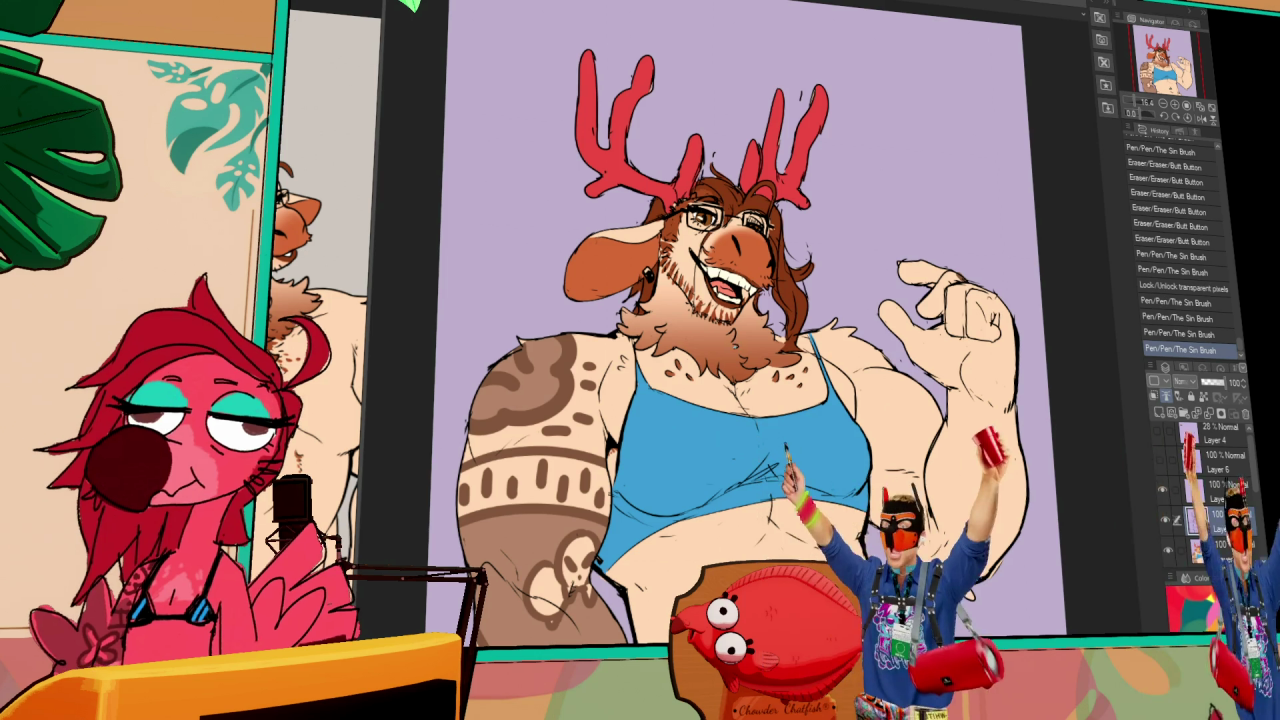
{"action": "left_click", "coordinate": [866, 268]}
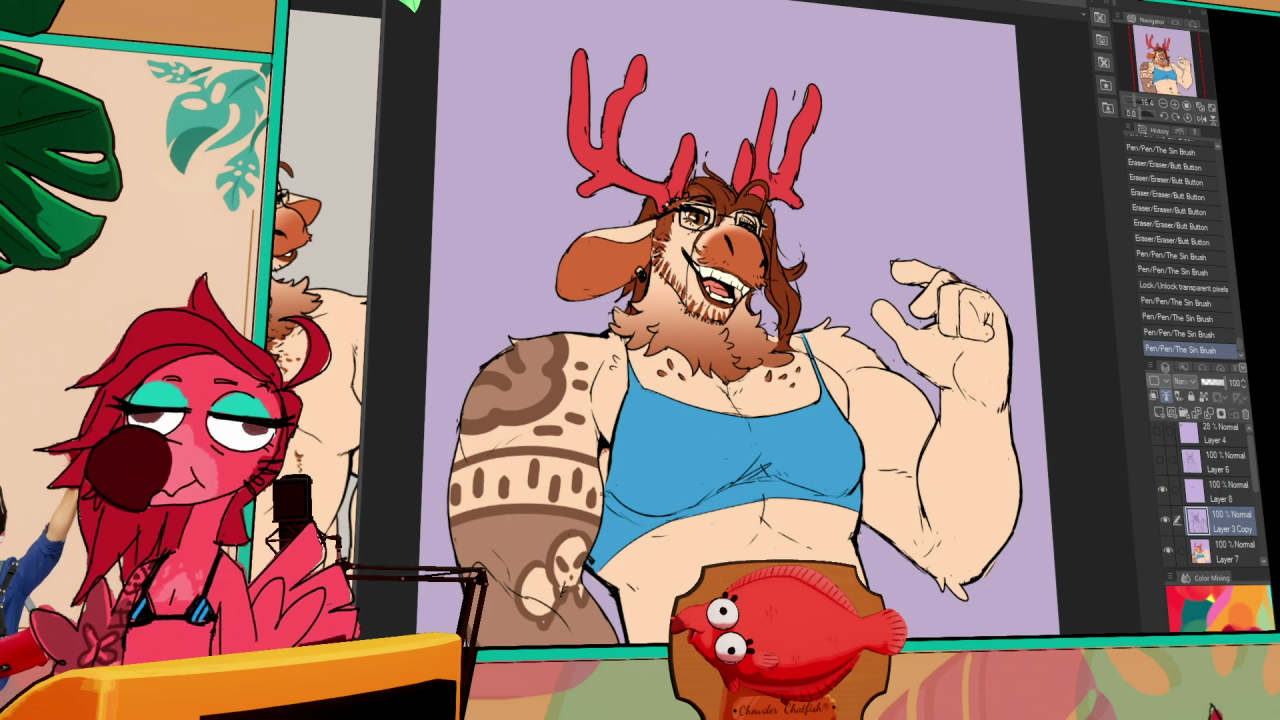
{"action": "left_click_drag", "start_coordinate": [973, 374], "coordinate": [971, 354]}
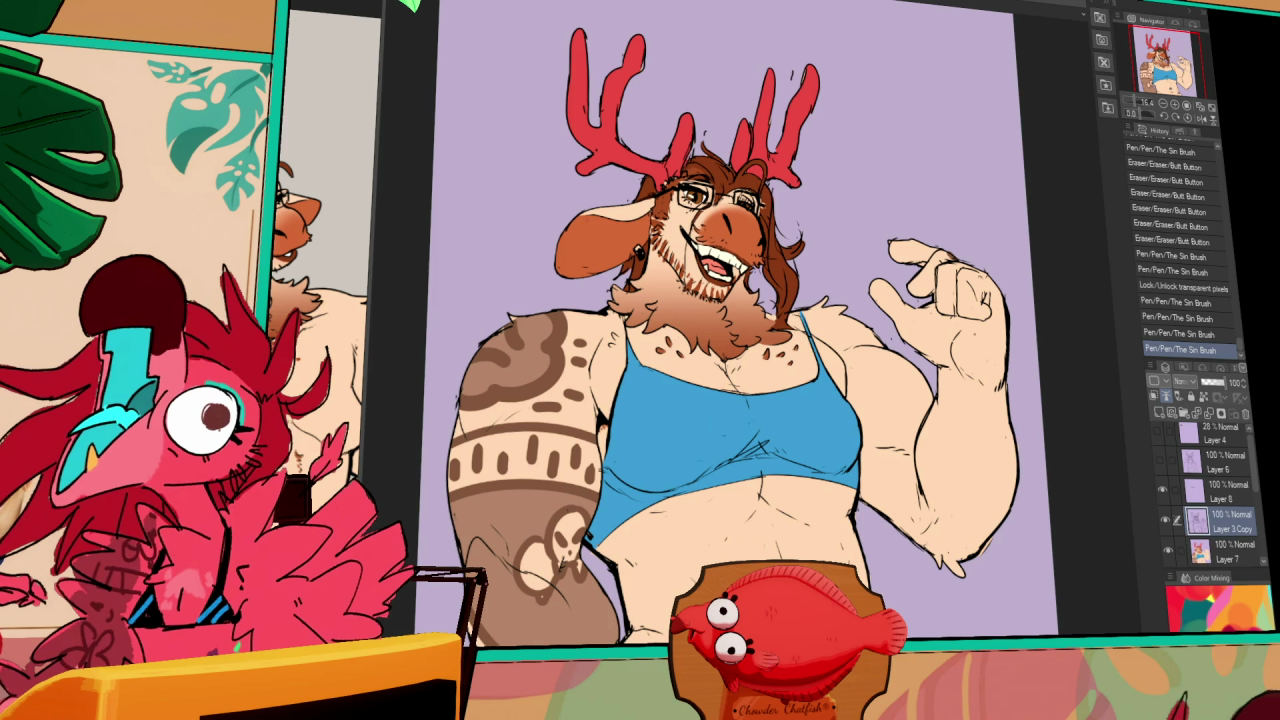
{"action": "left_click", "coordinate": [1180, 512]}
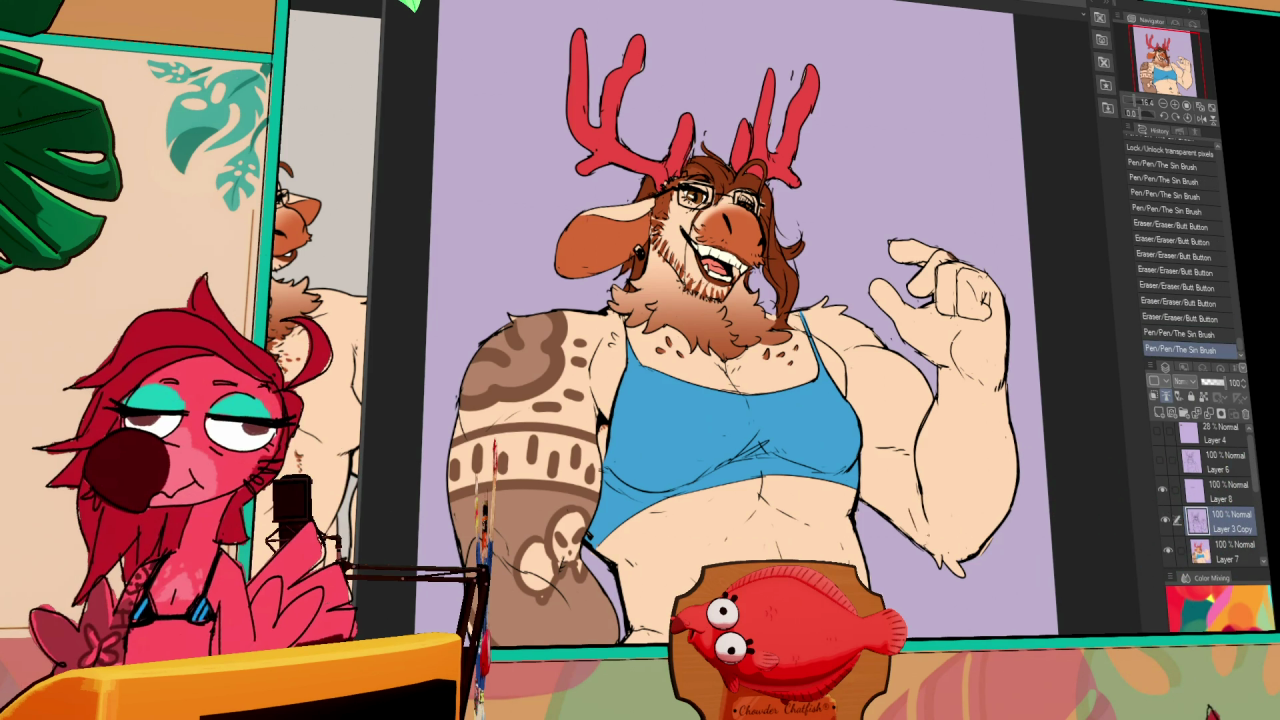
{"action": "scroll", "coordinate": [1040, 411], "scroll_direction": "up", "scroll_amount": 1}
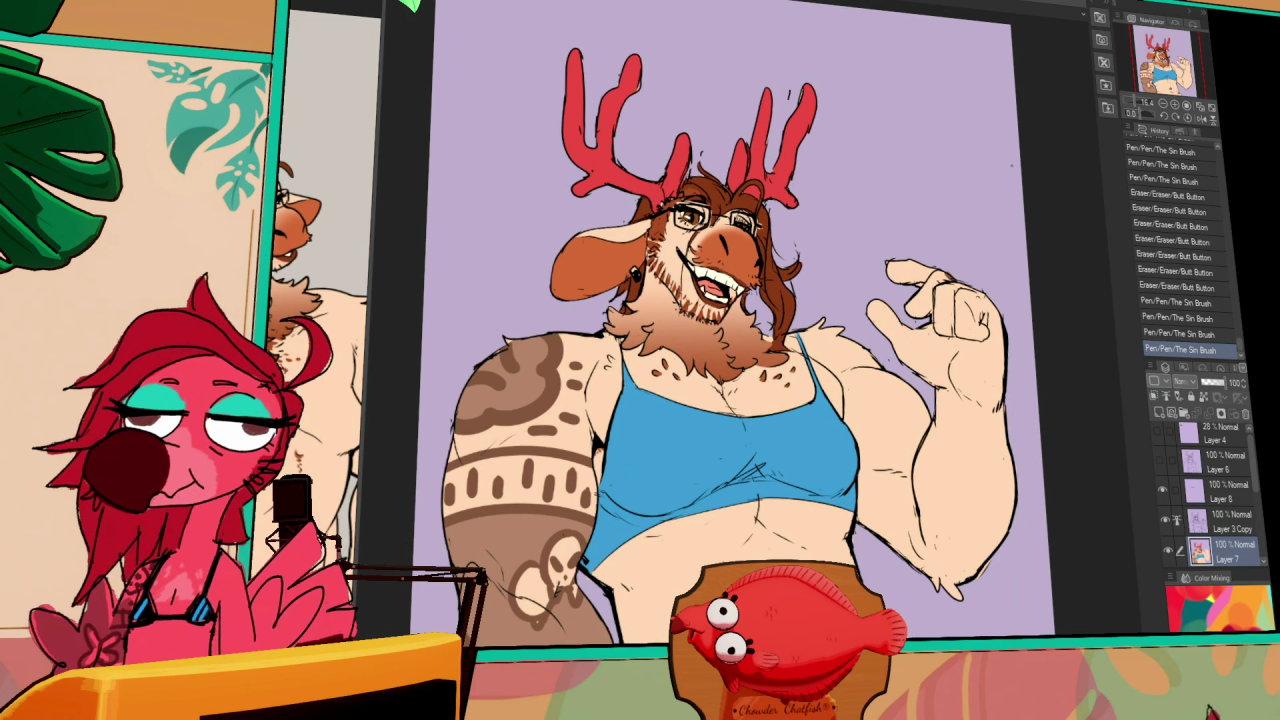
- Colour the raised fingertips brown on Layer 7, then auto-select the face and beard region
{"action": "key", "text": "ctrl+z"}
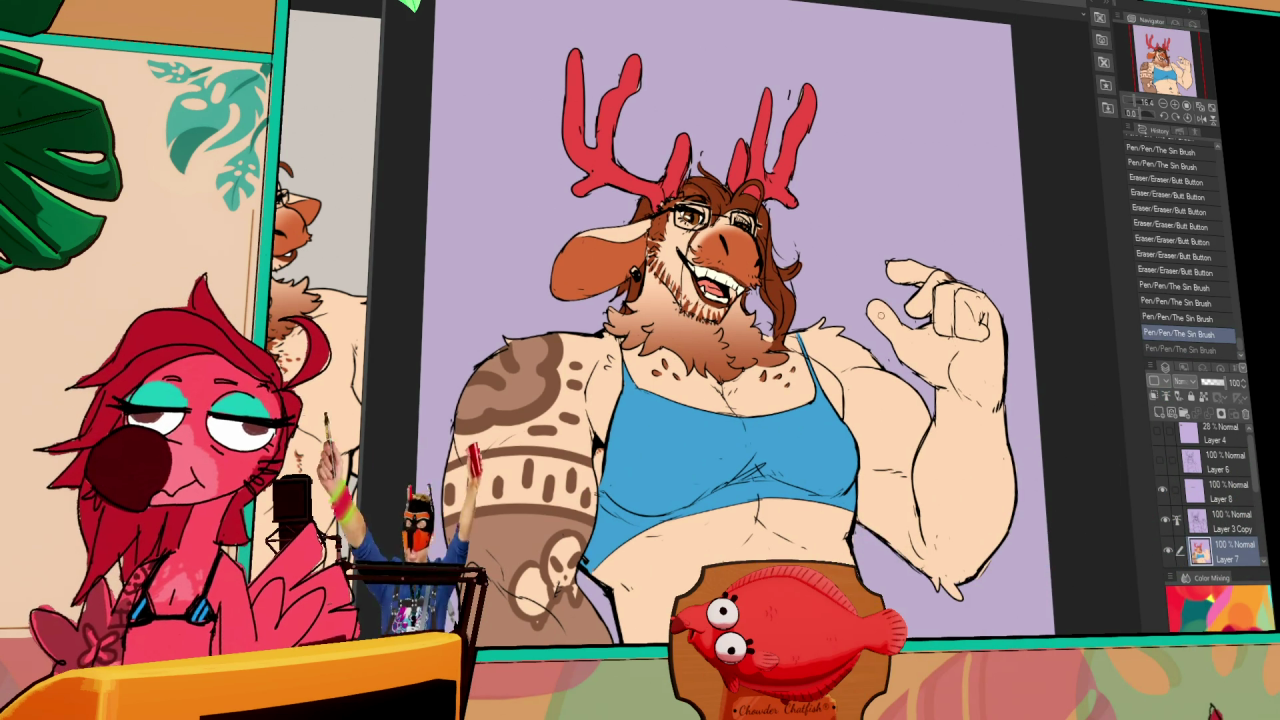
{"action": "left_click_drag", "start_coordinate": [870, 302], "coordinate": [883, 322]}
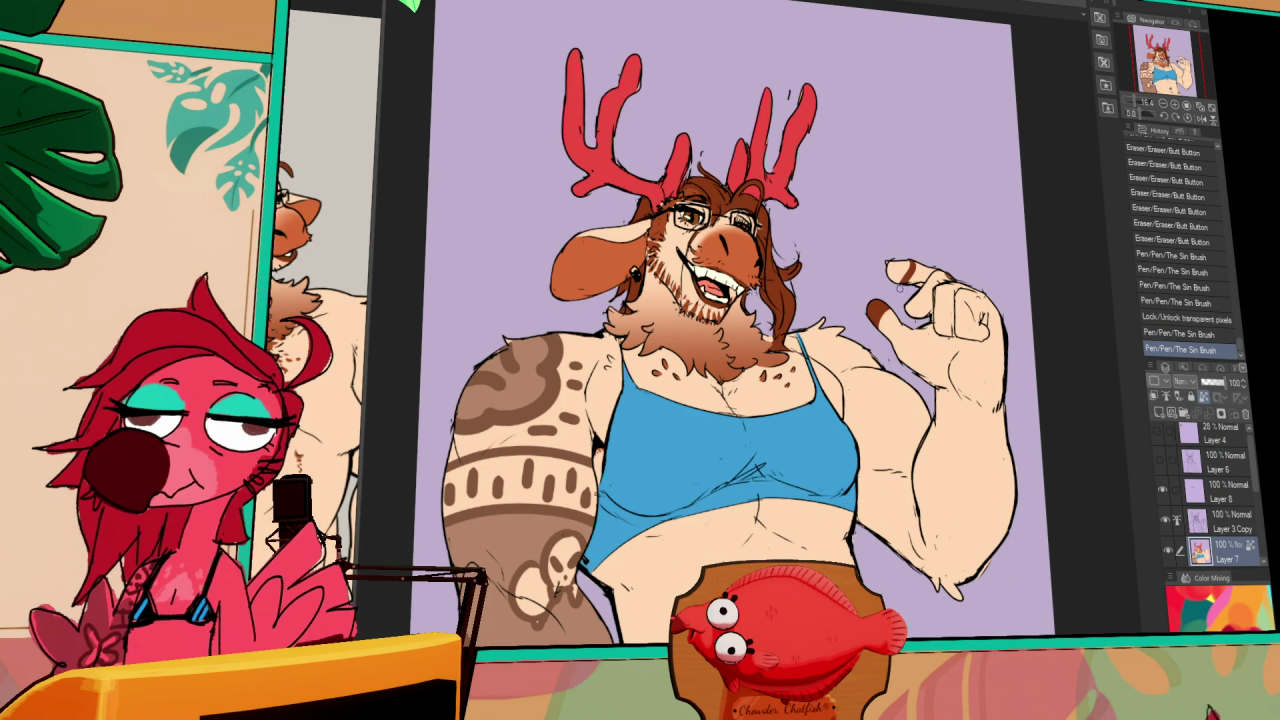
{"action": "mouse_move", "coordinate": [904, 264]}
{"action": "left_mouse_down"}
{"action": "mouse_move", "coordinate": [888, 276]}
{"action": "mouse_move", "coordinate": [928, 236]}
{"action": "mouse_move", "coordinate": [900, 262]}
{"action": "left_mouse_up"}
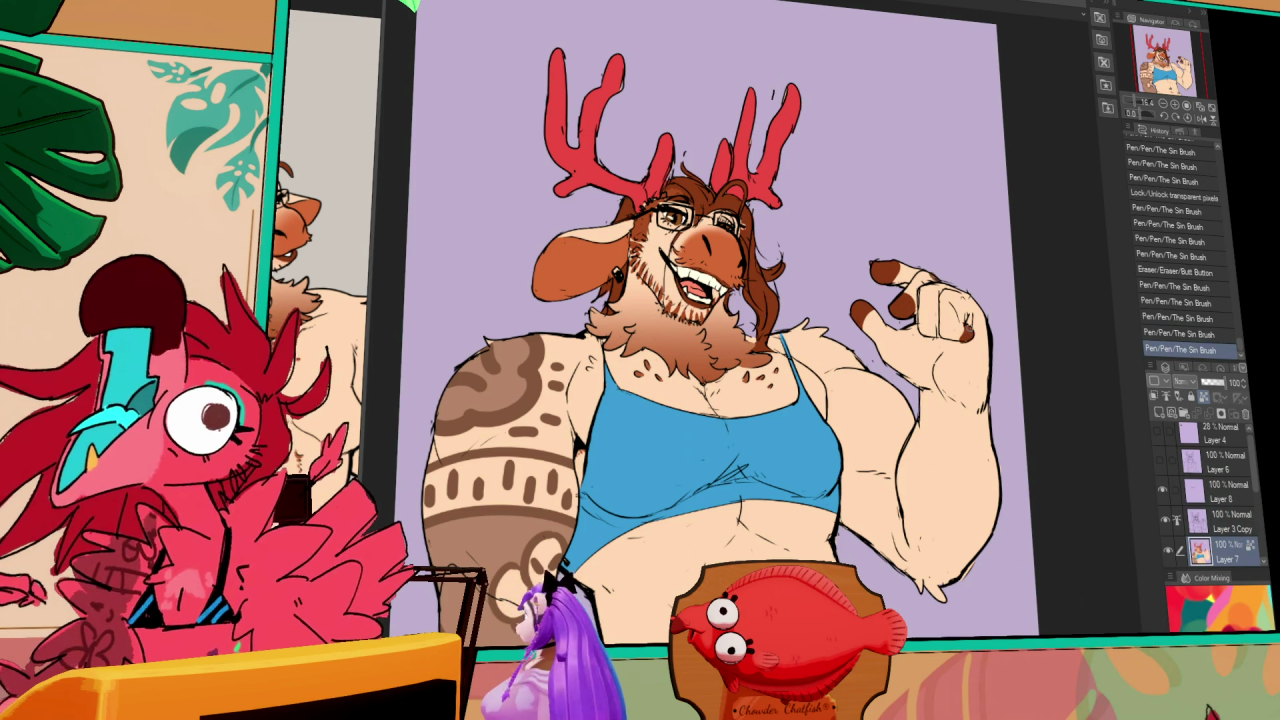
{"action": "left_click_drag", "start_coordinate": [990, 240], "coordinate": [1010, 222]}
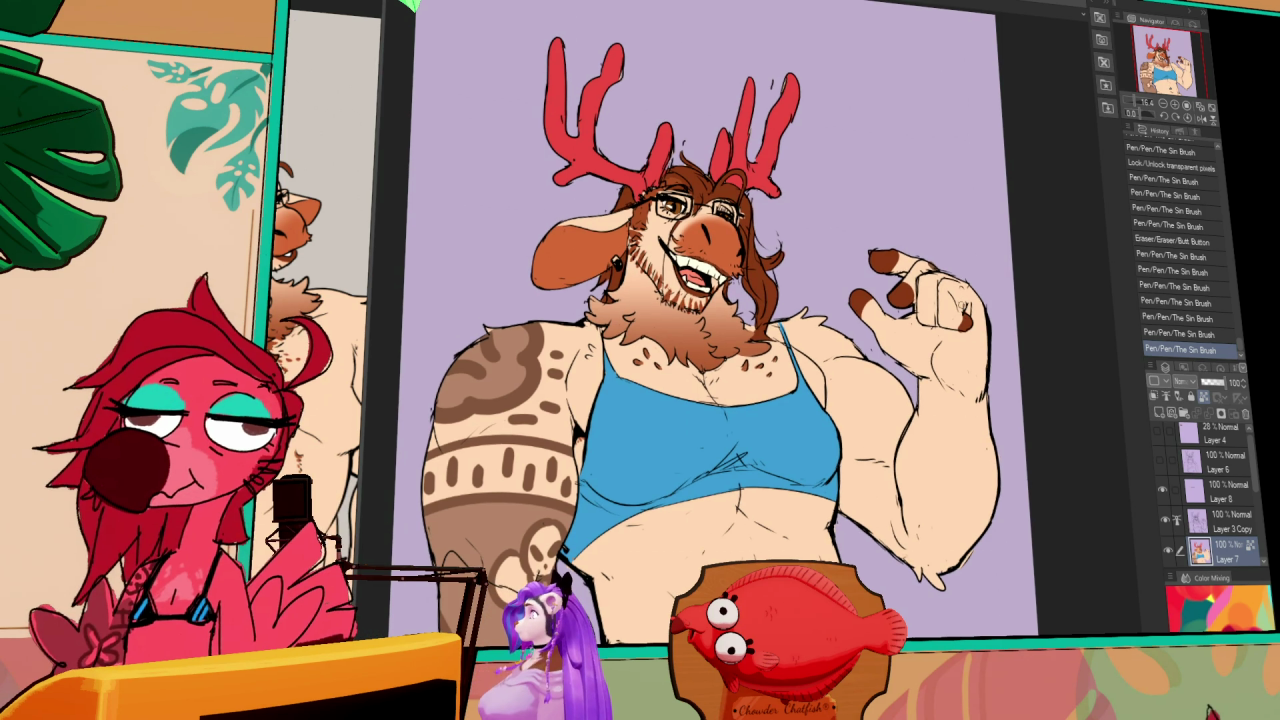
{"action": "left_click", "coordinate": [1222, 527]}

● **What you are asked to do**: Write out the whole listing exactly, and drop the pictures.

● **Output**:
{"action": "left_click", "coordinate": [866, 268]}
{"action": "left_click_drag", "start_coordinate": [973, 374], "coordinate": [971, 354]}
{"action": "left_click", "coordinate": [1180, 512]}
{"action": "scroll", "coordinate": [1040, 411], "scroll_direction": "up", "scroll_amount": 1}
- Colour the raised fingertips brown on Layer 7, then auto-select the face and beard region
{"action": "key", "text": "ctrl+z"}
{"action": "left_click_drag", "start_coordinate": [870, 302], "coordinate": [883, 322]}
{"action": "mouse_move", "coordinate": [904, 264]}
{"action": "left_mouse_down"}
{"action": "mouse_move", "coordinate": [888, 276]}
{"action": "mouse_move", "coordinate": [928, 236]}
{"action": "mouse_move", "coordinate": [900, 262]}
{"action": "left_mouse_up"}
{"action": "left_click_drag", "start_coordinate": [990, 240], "coordinate": [1010, 222]}
{"action": "left_click", "coordinate": [1222, 527]}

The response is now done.